◆ TASK DIRECTIONS: Using the line that has "X69000Y257300D03*" as the starting point, print each line to the end of the material below word for word. Add no other lines.
■ ■ ■ ■ ■
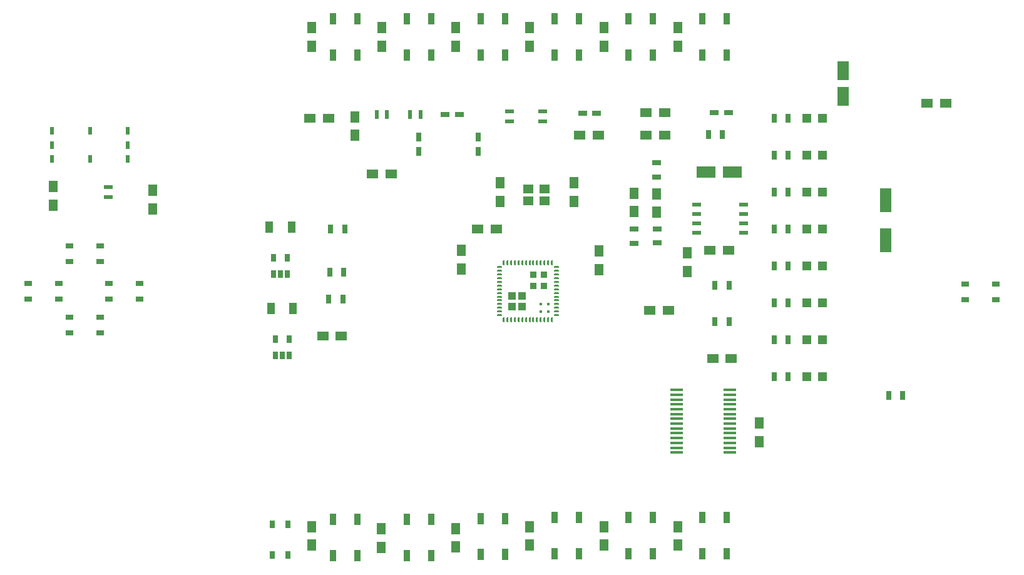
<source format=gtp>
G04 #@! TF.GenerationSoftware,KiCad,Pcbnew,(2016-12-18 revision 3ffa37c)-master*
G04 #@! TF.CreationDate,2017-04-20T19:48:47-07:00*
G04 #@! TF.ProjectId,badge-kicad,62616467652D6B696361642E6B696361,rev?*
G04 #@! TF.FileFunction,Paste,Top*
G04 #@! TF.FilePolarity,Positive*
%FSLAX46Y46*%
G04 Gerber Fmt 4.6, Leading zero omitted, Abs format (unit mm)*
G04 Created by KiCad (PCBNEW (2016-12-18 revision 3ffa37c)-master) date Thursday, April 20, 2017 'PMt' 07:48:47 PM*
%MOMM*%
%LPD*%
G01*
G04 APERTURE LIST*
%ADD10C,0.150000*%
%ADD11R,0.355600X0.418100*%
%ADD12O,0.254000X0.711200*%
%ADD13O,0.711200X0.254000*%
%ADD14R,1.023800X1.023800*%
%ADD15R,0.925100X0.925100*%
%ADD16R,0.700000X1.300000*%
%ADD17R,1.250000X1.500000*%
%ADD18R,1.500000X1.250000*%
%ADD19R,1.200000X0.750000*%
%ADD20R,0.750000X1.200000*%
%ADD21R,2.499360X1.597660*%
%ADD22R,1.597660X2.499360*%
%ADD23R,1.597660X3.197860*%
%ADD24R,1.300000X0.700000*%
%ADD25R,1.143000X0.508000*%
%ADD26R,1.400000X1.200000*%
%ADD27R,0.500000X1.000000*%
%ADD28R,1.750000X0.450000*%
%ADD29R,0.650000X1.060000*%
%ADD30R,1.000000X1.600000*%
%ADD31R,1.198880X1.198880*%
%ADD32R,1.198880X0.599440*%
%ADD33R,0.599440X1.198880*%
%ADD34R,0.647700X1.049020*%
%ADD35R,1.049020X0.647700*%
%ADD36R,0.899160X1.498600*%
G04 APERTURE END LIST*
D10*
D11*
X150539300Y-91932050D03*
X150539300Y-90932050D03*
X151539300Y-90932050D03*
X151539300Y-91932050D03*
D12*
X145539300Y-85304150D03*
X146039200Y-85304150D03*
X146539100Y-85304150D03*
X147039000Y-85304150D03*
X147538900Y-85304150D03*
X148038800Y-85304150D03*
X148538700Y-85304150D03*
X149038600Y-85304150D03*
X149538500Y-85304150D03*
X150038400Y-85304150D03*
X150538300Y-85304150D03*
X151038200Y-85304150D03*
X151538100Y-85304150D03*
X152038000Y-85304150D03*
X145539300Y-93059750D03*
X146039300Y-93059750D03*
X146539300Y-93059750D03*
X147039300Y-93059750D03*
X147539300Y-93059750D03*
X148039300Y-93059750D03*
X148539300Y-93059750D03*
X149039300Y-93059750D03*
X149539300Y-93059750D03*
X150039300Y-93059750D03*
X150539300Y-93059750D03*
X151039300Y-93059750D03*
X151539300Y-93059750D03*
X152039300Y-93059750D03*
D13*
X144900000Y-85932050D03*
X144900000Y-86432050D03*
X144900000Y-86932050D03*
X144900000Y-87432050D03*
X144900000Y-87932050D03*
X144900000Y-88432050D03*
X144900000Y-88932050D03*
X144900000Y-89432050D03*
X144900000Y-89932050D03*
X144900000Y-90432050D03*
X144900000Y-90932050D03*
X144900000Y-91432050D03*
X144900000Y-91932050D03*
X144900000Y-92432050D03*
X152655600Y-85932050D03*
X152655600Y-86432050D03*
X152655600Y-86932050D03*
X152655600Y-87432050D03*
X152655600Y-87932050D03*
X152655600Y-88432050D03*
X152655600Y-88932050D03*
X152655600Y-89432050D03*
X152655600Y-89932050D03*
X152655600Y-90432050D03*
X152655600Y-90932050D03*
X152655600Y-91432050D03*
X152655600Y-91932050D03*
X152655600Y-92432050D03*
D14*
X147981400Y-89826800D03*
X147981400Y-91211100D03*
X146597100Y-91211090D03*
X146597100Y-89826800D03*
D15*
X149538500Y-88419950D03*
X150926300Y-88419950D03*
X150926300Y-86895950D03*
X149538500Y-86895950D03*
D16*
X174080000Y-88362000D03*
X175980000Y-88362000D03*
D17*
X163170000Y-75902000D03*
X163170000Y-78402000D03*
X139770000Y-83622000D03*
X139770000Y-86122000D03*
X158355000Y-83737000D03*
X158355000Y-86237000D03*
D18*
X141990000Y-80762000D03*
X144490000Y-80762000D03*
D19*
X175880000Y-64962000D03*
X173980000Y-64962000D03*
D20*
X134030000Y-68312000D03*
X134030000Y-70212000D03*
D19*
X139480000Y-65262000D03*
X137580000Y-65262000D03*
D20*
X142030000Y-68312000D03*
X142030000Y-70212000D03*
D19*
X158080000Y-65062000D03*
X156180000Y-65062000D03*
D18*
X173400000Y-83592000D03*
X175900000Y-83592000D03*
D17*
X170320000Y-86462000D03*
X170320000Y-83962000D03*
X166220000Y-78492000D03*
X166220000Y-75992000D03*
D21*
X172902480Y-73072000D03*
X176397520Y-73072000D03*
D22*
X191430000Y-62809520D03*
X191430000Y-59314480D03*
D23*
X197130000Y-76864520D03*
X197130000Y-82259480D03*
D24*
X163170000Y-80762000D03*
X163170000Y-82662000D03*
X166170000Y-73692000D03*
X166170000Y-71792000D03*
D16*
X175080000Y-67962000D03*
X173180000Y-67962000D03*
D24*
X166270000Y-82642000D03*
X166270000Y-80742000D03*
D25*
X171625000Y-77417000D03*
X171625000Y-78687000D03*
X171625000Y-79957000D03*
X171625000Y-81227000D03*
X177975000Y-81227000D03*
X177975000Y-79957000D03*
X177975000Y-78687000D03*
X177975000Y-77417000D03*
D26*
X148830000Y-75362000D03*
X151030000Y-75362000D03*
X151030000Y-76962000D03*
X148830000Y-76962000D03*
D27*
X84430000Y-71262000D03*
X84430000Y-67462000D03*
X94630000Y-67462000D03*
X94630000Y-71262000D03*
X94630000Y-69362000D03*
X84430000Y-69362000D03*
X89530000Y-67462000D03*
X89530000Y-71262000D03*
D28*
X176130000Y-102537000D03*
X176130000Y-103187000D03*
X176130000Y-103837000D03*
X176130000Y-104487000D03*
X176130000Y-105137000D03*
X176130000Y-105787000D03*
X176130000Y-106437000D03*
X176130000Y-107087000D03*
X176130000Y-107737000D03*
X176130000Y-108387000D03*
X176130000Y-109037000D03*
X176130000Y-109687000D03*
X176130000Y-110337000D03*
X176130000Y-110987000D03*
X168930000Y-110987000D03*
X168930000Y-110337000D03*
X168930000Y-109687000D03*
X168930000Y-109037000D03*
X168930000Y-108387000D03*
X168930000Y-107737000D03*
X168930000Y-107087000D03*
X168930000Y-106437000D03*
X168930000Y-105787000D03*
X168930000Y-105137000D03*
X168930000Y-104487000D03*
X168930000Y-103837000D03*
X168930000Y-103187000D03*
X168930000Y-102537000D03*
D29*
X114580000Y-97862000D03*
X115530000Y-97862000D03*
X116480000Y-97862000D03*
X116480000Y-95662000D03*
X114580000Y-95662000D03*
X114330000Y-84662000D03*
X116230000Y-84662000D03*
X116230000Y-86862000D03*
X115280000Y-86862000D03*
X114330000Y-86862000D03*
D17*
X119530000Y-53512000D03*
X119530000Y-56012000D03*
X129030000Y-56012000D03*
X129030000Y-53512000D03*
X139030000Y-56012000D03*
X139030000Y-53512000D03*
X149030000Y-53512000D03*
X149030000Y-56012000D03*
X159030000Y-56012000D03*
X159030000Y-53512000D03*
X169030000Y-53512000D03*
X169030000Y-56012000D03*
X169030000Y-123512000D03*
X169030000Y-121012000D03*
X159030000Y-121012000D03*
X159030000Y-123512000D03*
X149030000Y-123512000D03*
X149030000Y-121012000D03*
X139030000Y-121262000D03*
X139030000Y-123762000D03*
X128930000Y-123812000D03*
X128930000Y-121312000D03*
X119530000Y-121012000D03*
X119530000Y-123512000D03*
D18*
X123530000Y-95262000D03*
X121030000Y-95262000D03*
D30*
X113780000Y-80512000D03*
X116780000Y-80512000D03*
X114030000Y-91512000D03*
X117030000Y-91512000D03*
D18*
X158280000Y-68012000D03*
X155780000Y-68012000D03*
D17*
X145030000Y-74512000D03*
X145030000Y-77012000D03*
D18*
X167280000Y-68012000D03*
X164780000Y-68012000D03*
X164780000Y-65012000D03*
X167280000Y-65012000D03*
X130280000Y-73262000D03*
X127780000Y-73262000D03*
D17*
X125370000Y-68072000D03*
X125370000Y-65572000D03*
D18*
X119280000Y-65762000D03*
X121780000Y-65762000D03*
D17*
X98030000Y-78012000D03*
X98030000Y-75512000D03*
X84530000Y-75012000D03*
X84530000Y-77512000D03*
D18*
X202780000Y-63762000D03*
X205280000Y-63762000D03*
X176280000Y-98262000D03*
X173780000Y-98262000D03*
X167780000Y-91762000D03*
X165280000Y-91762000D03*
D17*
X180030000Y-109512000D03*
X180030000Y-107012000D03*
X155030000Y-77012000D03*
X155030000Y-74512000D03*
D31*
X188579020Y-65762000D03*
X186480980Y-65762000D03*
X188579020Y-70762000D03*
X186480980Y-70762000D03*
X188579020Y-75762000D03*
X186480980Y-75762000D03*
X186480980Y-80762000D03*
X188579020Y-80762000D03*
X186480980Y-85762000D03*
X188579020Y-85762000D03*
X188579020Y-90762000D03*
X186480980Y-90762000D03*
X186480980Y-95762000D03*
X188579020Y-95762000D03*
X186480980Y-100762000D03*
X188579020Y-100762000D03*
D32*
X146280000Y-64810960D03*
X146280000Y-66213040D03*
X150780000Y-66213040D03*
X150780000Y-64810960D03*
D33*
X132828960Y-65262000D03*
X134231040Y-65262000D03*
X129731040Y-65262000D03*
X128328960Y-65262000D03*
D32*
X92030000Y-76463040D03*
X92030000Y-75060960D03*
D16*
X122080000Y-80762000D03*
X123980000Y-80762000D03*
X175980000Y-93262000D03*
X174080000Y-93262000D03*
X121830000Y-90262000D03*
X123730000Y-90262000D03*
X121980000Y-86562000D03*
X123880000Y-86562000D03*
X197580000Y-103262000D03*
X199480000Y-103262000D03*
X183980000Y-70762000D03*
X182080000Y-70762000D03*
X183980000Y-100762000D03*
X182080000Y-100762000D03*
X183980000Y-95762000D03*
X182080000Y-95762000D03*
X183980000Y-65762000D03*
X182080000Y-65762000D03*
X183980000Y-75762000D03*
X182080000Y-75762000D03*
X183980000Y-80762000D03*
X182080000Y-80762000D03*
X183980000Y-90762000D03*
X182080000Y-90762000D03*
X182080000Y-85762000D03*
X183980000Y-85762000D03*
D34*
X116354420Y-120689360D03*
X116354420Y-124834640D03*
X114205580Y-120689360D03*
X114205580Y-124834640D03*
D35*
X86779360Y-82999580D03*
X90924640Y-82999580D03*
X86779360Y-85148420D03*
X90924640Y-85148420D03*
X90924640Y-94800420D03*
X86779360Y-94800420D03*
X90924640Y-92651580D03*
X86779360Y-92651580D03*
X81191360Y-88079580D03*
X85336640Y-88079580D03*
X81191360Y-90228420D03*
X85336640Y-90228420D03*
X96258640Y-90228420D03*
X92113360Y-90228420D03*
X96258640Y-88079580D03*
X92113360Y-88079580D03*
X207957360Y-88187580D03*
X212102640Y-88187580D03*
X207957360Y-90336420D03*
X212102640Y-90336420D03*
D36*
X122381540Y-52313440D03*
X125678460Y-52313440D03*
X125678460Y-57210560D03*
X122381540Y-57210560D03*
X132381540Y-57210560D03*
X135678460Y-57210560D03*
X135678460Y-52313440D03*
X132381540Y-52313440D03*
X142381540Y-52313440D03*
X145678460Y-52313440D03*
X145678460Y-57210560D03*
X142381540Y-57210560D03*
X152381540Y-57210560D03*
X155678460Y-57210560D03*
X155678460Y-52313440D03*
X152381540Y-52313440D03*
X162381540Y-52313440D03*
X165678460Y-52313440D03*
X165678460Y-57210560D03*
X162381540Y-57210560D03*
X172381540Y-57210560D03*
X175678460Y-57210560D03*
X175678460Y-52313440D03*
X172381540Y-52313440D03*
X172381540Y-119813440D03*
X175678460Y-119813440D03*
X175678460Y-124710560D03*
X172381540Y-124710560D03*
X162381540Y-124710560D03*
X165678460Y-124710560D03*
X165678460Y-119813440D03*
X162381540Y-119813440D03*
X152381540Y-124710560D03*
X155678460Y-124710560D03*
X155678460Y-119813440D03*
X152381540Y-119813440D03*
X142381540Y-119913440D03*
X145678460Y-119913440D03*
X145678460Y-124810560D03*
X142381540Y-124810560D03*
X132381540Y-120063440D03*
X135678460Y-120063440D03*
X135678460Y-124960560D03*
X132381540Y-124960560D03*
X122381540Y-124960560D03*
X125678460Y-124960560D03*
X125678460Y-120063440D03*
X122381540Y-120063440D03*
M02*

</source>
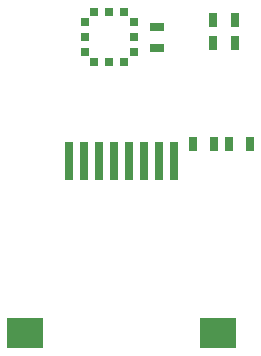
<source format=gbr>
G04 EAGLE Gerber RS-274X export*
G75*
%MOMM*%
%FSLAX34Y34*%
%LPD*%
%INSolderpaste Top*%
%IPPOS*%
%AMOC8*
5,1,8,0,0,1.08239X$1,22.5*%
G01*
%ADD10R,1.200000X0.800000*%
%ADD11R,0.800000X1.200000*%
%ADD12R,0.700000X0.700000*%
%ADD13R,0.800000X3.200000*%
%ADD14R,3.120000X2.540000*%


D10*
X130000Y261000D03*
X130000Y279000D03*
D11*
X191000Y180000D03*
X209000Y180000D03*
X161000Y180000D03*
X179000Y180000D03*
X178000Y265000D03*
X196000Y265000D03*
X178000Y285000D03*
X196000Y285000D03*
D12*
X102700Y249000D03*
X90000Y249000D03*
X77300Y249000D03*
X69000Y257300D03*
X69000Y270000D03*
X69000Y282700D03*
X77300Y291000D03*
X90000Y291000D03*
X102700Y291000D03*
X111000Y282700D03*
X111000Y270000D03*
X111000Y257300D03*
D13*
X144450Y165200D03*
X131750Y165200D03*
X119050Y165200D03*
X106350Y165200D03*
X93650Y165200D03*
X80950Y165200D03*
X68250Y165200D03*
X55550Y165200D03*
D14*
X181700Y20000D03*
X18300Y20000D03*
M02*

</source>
■ ■ ■ ■ ■
◆ YOUR RESPONSE:
X69000Y257300D03*
X69000Y270000D03*
X69000Y282700D03*
X77300Y291000D03*
X90000Y291000D03*
X102700Y291000D03*
X111000Y282700D03*
X111000Y270000D03*
X111000Y257300D03*
D13*
X144450Y165200D03*
X131750Y165200D03*
X119050Y165200D03*
X106350Y165200D03*
X93650Y165200D03*
X80950Y165200D03*
X68250Y165200D03*
X55550Y165200D03*
D14*
X181700Y20000D03*
X18300Y20000D03*
M02*

</source>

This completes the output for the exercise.